Regulations.gov currently features over 1,000 comments to the Coast Guard’s proposal, but these appear to be only the ones processed so far. The total number, submitted by environmental activists could be as high as 60,000, according to Environment America.
Those endorsing the initiative come mainly from the representatives of the barge shipping industry, like the American Waterways Operators (AWO), who insist that barge shipments are the safest way to carry hazardous materials.
"AWO strongly supports the carriage of SGEWW by barge and believes that such transportation offers significant environmental advantages given the tugboat, towboat and barge industry's strong record of transporting hazardous or potentially hazardous materials safely," the group’s Senior Vice President, Jennifer Carpenter, said in an official statement.
The US Army Corps of Engineers’ statistics, cited by AP, confirms the argument, saying that in 2010 US barges carried 2,000 tons of radioactive waste, almost 1.6 million tons of sulfuric acid and 315 million tons of petroleum products. Barge transportation entails less risk of accident than truck or rail transport, according to a 2011 report by the US Government Accountability Office.
Another argument, put forward by those in favor of transporting wastewater from fracking by barge, is that it can provide vital support for the regional economy.
“According to an economic impact study done by Martin Associates, the river transportation system supports over 45,000 direct jobs in the 12-county Port of Pittsburgh district,” says James McCarville, executive director of the Port of Pittsburg Commission in a statement, supporting the Coast Guard proposal.
However, most of the comments posted are from individuals objecting not only to the barge shipment of wastewater, but fracking in general.
“I have seen the harm that fracking does to the environment and I vehemently oppose the process, and I certainly do not want our rivers to be exposed to this toxicity,” one such comment reads.

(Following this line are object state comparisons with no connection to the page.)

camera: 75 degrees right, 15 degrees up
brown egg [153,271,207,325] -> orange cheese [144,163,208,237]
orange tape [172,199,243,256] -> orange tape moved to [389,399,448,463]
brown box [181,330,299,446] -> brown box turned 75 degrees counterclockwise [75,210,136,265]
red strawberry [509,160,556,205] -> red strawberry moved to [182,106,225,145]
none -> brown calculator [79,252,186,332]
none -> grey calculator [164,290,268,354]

The controversial fracking technology involves injecting chemical-laden water deep into the ground, exploding it and then pumping it back, together with the gas released as a result of the blast. The water is then separated from the gas and has to be disposed of. Waste from the water could contain toxic and radioactive materials.
A US advocacy group, Environment America, has collected more than 29,000 opinions online against shipments of fracking waste on rivers.

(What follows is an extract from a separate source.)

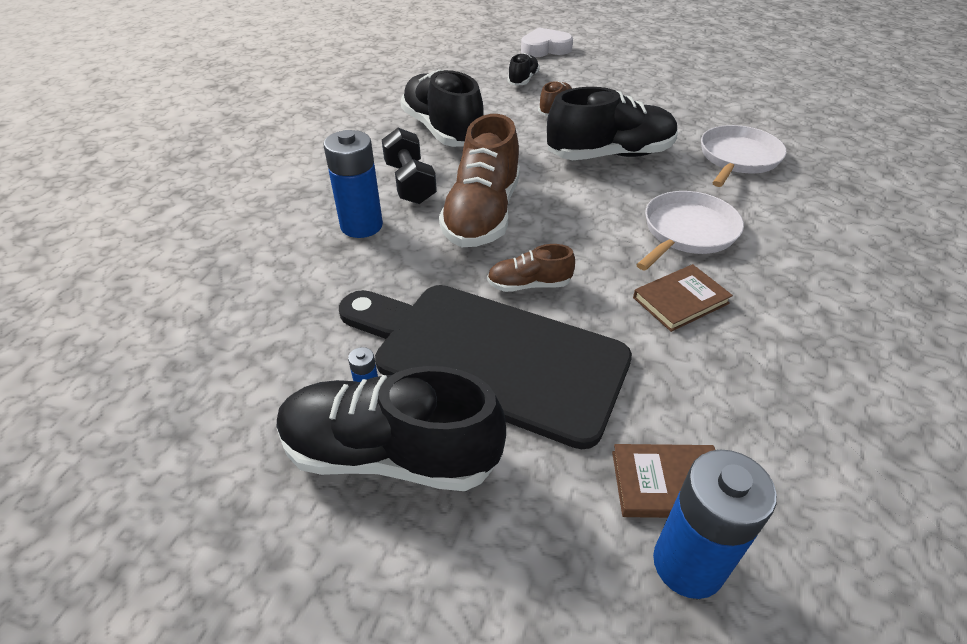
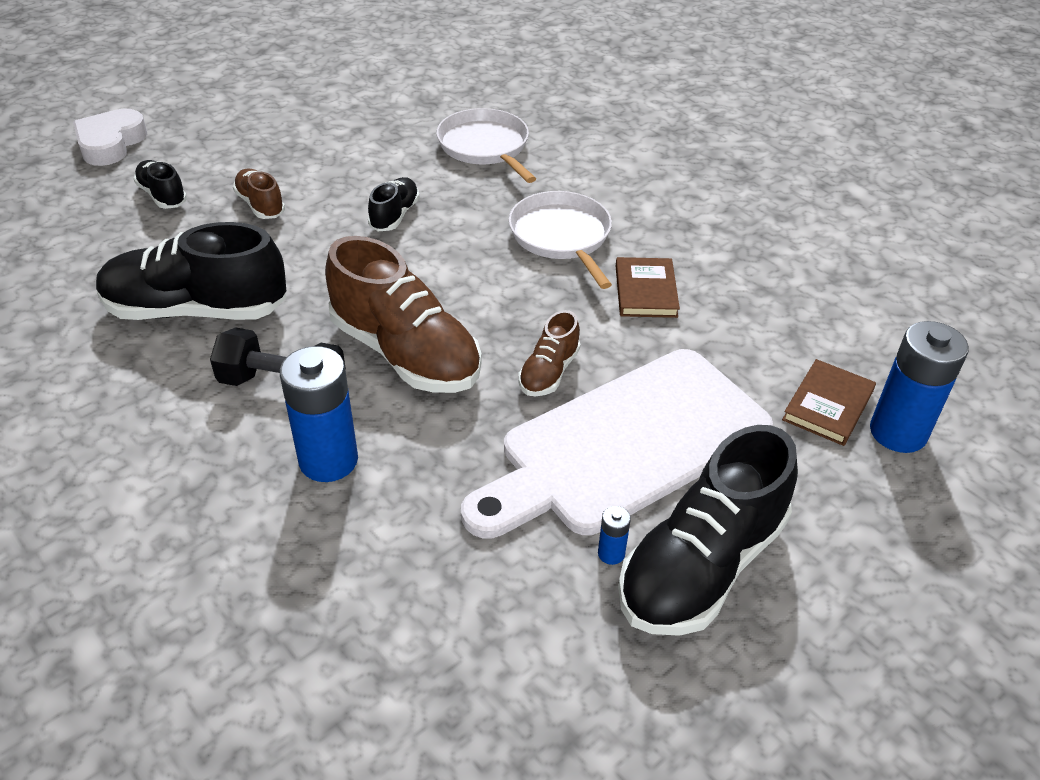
camera: 60 degrees left, 0 degrees up
black cutting board [339,285,632,449] -> white cutting board [461,349,773,538]
black shoe [547,87,678,160] -> black shoe [368,177,420,231], size x0.49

“Accidents and spills do happen. Just last week, a boat carrying 100,000 gallons of diesel fuel and oil sank in the Mississippi River," said Courtney Abrams, Clean Water Program Director for Environment America in the group’s official statement released on December 6. “An accident or spill of fracking wastewater on one of our major rivers would be devastating to drinking water and the area’s aquatic life.”
Environmentalists believe the Coast Guard’s proposal puts the
drinking water of millions of people at risk.
The Coast Guard promises intense scrutiny of the cargo before shipping. The results of the analyses are to be kept for two years. Barge operators are also required to make sure that workers are not exposed to the radioactive radon gas, which the waste might contain and which can cause lung cancer.
The Coast Guard is now evaluating feedback received from both the proponents and the opponents of the move and will eventually either approve or modify the proposal. There is no deadline for a decision, according to spokesman, Carlos Diaz, cited by AP.